Samsung Galaxy Core Advance PreviewSamsung Galaxy Core Advance
This is our preview based on a preproduction unit, expect the review soon.
Samsung announced the Galaxy Core smartphone back in May of 2013, and now, about 8 months later, we have our hands on the Samsung Galaxy Core Advance. Given the obvious naming similarities between the two, one might instantly assume that the latter is an upgraded model based on the former, but that's not exactly the case, as it turns out. In fact, from a hardware perspective, the Core Advance is hardly any better than the Galaxy Core. Confused yet? Well, allow us to clarify things a bit. Actually, Samsung is marketing the Galaxy Core Advance as a phone for those who are less comfortable with touchscreens, not as a direct successor to the Galaxy Core. Nevertheless, it is still a fully functional Android device that will let you browse the web, take photos, and play Angry Birds. Let's check it out!
Solid and robust, but not something you'll be showing off with.
Yup, it's a Samsung smartphone alright – a device exhibiting many of the typical design characteristics associated with the company's recent mid-range phones. These include its curvy corners, plasticky construction, and faux-metal trim around the sides. But there is also a number of things that set this phone apart. Its plastic back cover has been treated to a soft touch finish, which provides slightly more grip than those glossy finishes we often see on Samsung's phones. Besides, this type of surface doesn't attract much of that annoying finger smudge. Overall, the handset is heavy, chunky, and clearly built with a utilitarian approach. It is not meant to be a fashion accessory for one to show off with, but it feels solid and durable when held.

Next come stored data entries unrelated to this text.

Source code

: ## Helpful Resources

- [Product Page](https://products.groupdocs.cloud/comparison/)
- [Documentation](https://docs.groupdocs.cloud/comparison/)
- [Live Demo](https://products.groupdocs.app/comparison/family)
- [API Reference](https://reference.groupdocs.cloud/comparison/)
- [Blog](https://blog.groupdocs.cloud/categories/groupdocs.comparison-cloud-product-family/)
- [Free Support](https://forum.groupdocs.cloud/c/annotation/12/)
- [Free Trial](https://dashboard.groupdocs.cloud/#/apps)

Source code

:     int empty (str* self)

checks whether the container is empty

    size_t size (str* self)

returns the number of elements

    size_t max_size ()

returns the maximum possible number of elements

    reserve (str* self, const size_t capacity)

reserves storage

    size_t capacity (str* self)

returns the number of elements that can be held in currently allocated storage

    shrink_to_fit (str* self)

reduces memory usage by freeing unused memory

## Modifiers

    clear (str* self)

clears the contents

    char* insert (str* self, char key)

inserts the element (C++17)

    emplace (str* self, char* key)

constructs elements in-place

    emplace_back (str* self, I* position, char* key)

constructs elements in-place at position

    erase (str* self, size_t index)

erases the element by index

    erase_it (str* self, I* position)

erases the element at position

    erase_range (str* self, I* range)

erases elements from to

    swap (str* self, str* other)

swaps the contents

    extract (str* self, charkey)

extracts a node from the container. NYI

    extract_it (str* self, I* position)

As we mentioned above, the Samsung Galaxy Core Advance has been designed for people who aren't comfortable with touch-based controls, which is most likely why we find no capacitive buttons anywhere on the phone. Instead, there are three physical Android navigation keys with good tactile feedback below the screen. Being slightly raised makes them easy to operate even with gloves on. On the left side of the phone is placed the volume rocker, which works fine, although it probably could have been exposed better. Things get a bit more interesting on the right side of the device. There we find the power key along with a camera button (not of the 2-stage type) and, surprisingly, an extra key dedicated to launching the phone's voice recorder.
Spacious with its size of 4.7 inches, but pixel count is disappointing.
4.7 inches of display real estate is what the Samsung Galaxy Core Advance has to offer, which makes it neither too difficult to wield, nor too small to be enjoyed. Its resolution of 480 by 800 pixels, however, is pretty underwhelming. Of course, a PPI figure of 199 pixels per inch is still regarded as passable given the phone's class. Just don't expect this screen to be able to reproduce those fine details in images and text.
The display panel is of the TFT variety and it looks good enough to be fit for a rather entry-level phone like the Galaxy Core Advance. Its touch-sensitive surface should detect user input even through a pair of gloves, which is a nice perk to have. When placed under broad daylight, the phone is still more than usable thanks to the display's high brightness output. Just get used to setting the brightness level manually since the phone can't do that for you.